Lastly, the Union points to instances of practice and prior agreements which it maintains support its interpretation. For example, it points to agreement no. 15 dated September 7, 1962 governing the job security of elevator operators and crane operators at Port aux Basques, Newfoundland. In the Arbitrator's view that agreement is not conclusive of the interpretation advanced by the Brotherhood. While it provides that cranemen are not to be displaced by mechanics, it does not speak to the separate question of whether, but for that special agreement, mechanics could only displace cranemen junior to themselves. In other words there is nothing on the face of that agreement to suggest that, but for its provisions, junior mechanics could have displaced cranemen and elevator operators. The most that can be said as the Company spokesperson emphasizes, is that the practice in the Company's operations is mixed. It is common ground that at Transcona Shops, in Winnipeg, it appears that electricians do displace cranemen in the manner contended for by the Union in this grievance. In the Arbitrator's view, given the variance of the practice, it is of little assistance in resolving this grievance. Moreover, practice should be looked to only if the terms of the collective agreement are themselves ambiguous. In the Arbitrator's view there is no ambiguity in article 23.3 which plainly establishes two separate seniority groupings, electrical workers on the one hand, and helpers on the other. Similarly, Rule 57 is clear that helpers are a separate classification from other electrical workers, including cranemen, all of whom fall under the classification of electrical workers for seniority purposes. Lastly, article 23.8 when read together with article 23.9(c) is clear and unambiguous, in that it refers to a mechanic as being a fully qualified journeymen electrician within the meaning of Rule 57.1.

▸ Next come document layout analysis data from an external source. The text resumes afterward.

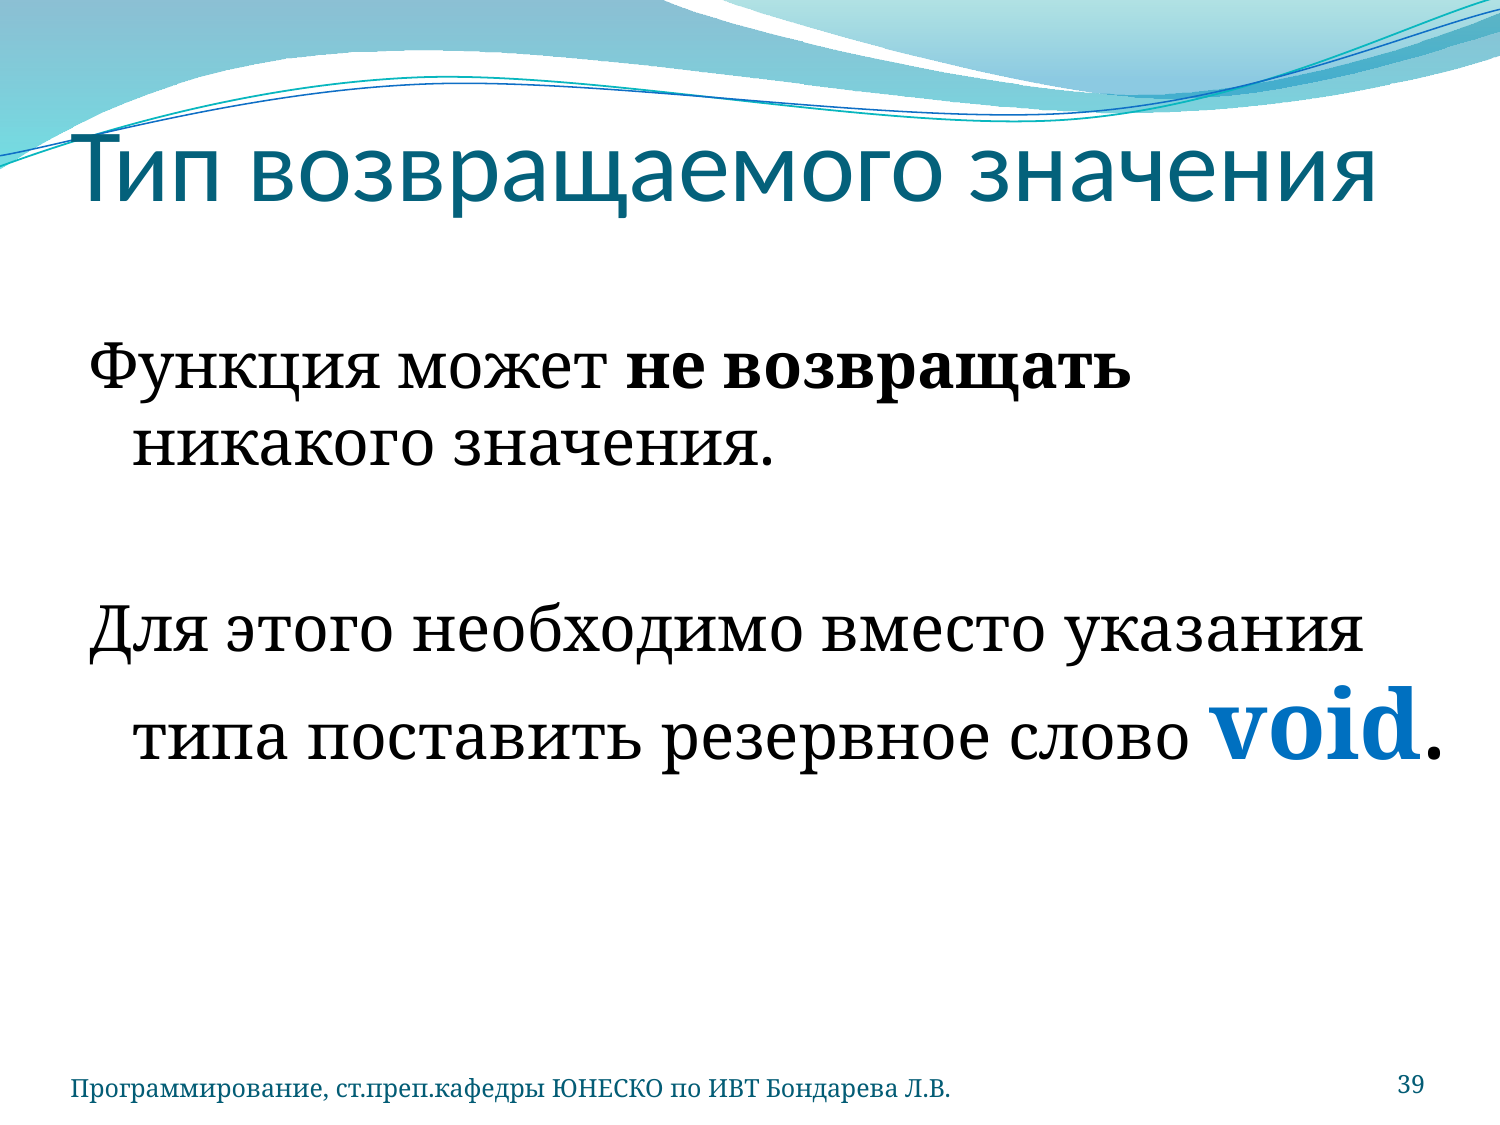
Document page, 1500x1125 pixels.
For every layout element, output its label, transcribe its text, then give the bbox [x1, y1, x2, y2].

title Тип возвращаемого значения [70, 35, 1421, 223]
slide_number 39 [1299, 1042, 1425, 1103]
list Функция может не возвращать никакого значения. Для этого необходимо вместо указания типа поставить резервное слово void. [75, 317, 1465, 1038]
footer Программирование, ст.преп.кафедры ЮНЕСКО по ИВТ Бондарева Л.В. [70, 1042, 988, 1103]
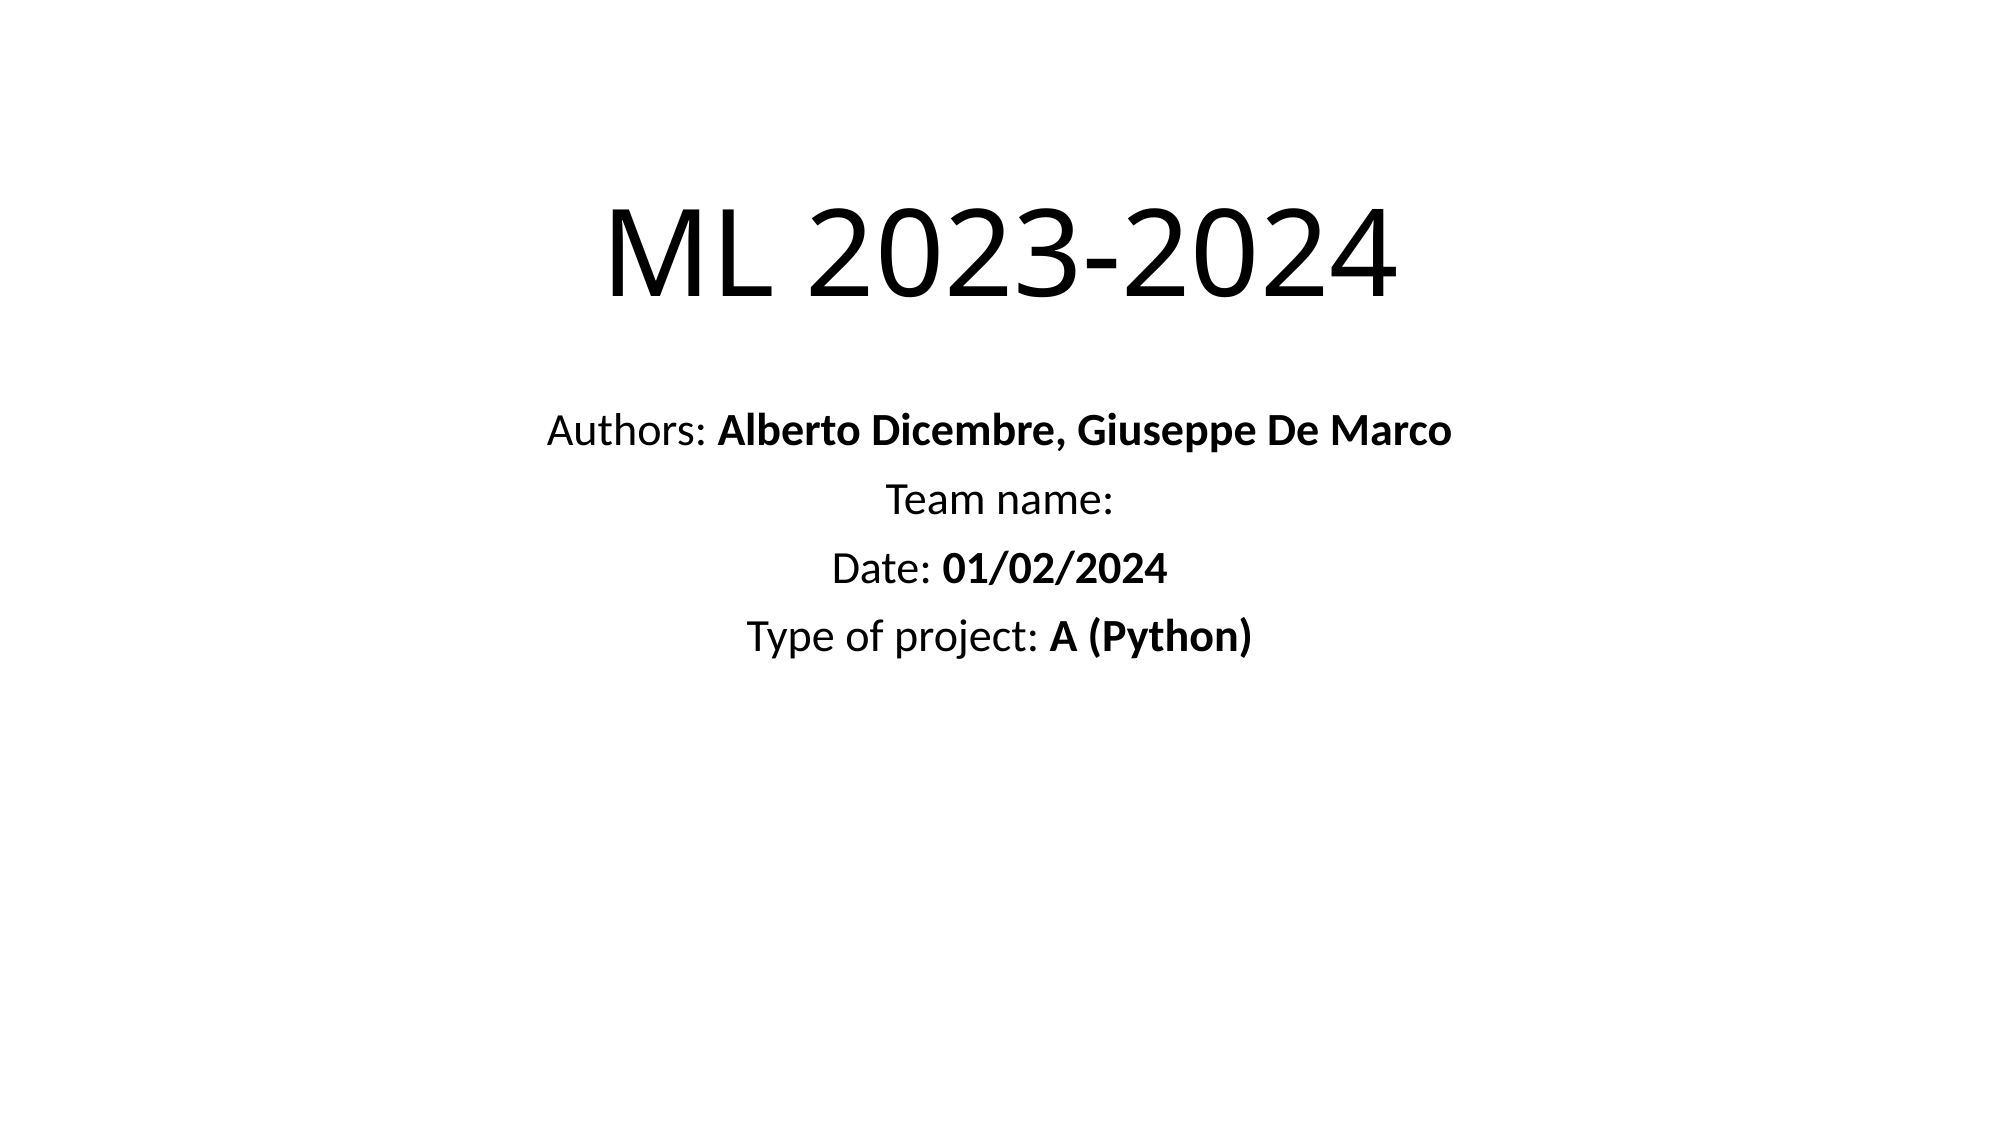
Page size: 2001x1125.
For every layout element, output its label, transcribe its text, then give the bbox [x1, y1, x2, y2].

subtitle Authors: Alberto Dicembre, Giuseppe De Marco Team name: Date: 01/02/2024 Type of project: A (Python) [249, 398, 1750, 671]
title ML 2023-2024 [249, 184, 1750, 331]
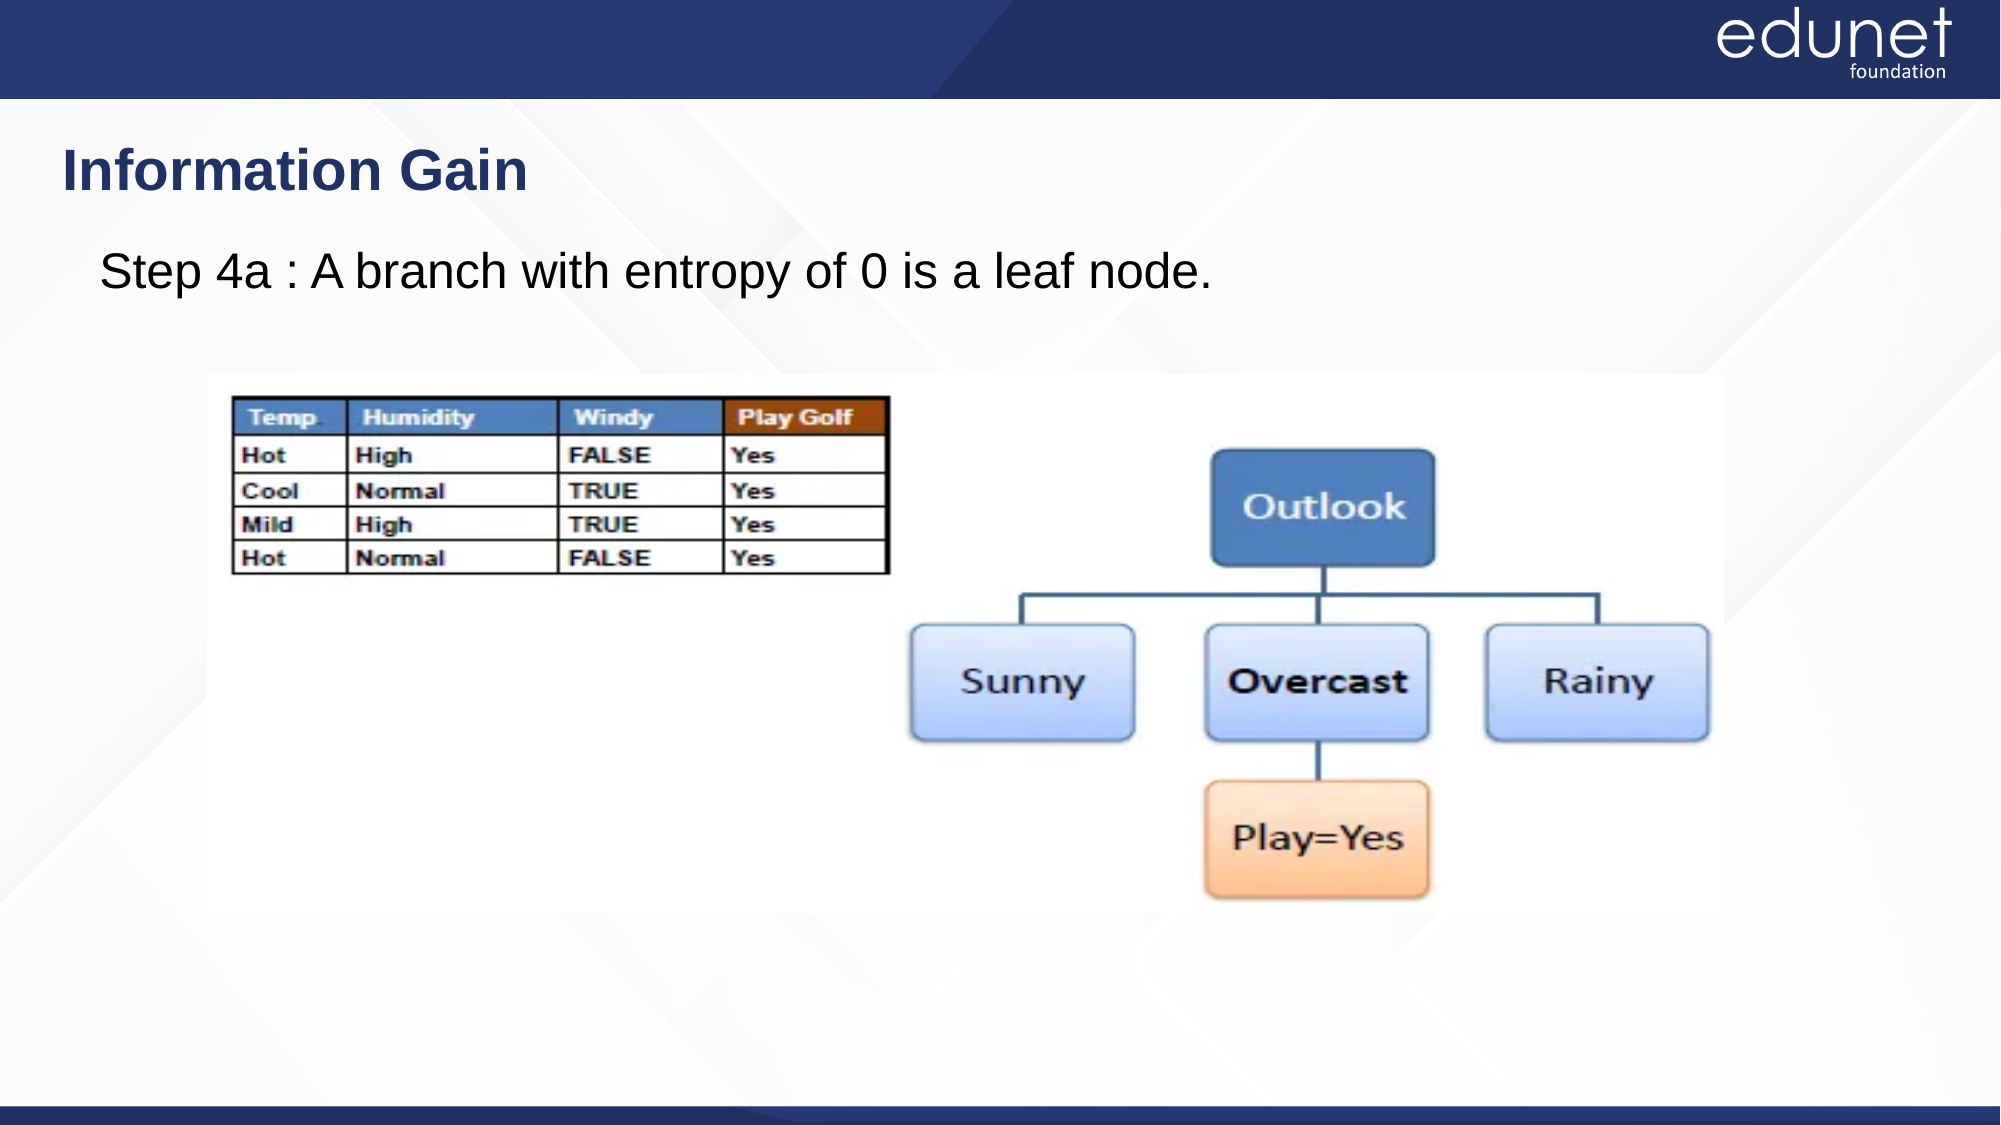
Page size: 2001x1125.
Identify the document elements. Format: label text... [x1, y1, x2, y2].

picture [0, 0, 2001, 99]
text_box Information Gain [47, 124, 1551, 210]
picture [207, 373, 1724, 913]
picture [0, 1105, 2000, 1125]
text_box Step 4a : A branch with entropy of 0 is a leaf node. [84, 231, 1471, 307]
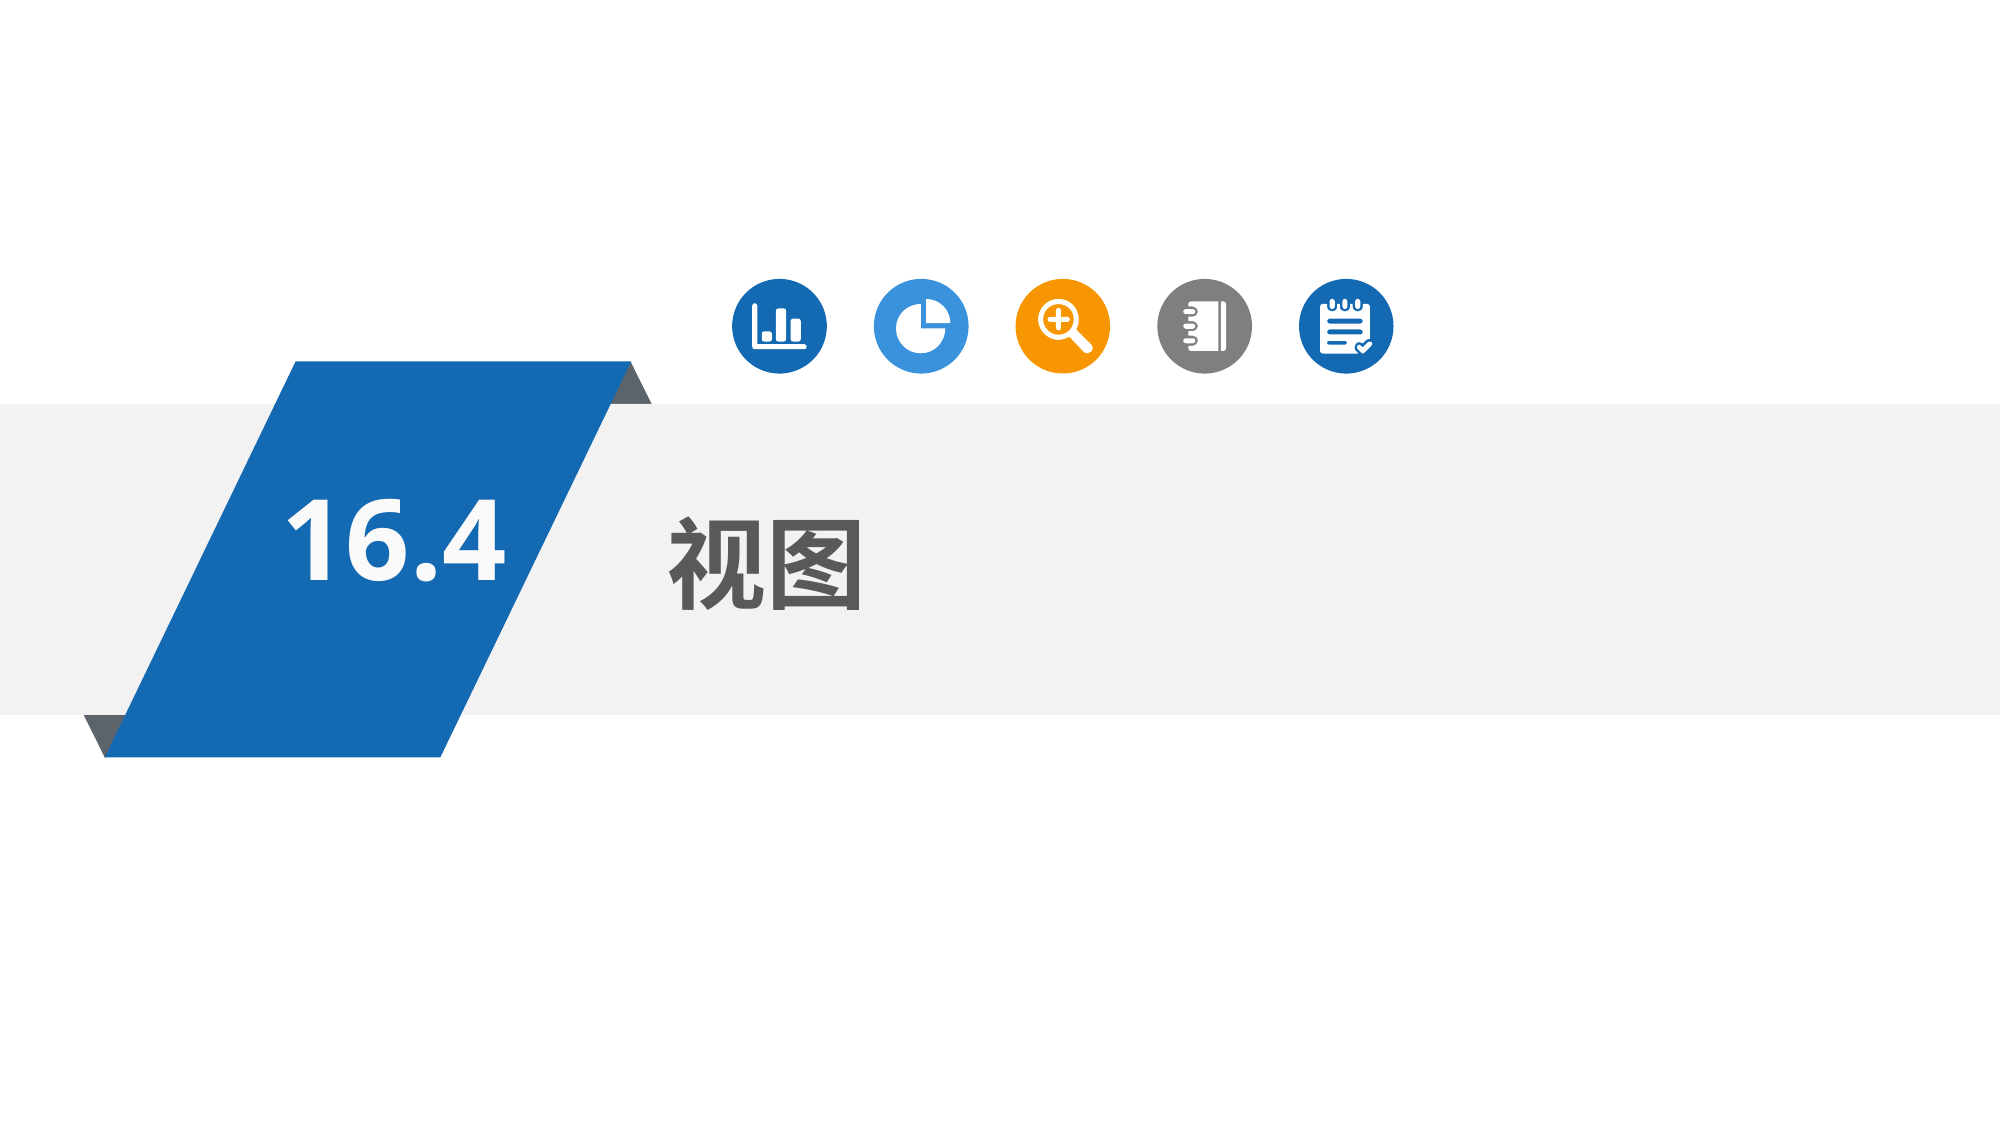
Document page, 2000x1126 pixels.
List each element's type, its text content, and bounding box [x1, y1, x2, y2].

text_box 16.4 [266, 460, 552, 611]
text_box 视图 [651, 494, 1982, 630]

For all of the foregoing reasons the Arbitrator is compelled to accept the position argued by the Corporation The persons holding cranemen's positions at Moncton were not temporarily promoted helpers, but rather electrical workers with seniority as such as of the date of their entry into that classification. They are subject to displacement by other electrical workers, including journeymen electricians, but only on the basis of seniority within the electrical worker's seniority list. In other words, an electrician senior to a craneman may displace onto his or her position, while a junior journeymen electrician may not.

The grievance must therefore be dismissed. The Arbitrator retains jurisdiction in the event of any dispute between the parties with regard to the interpretation or implementation of this award.

DATED at Toronto this 30th day of July, 1991.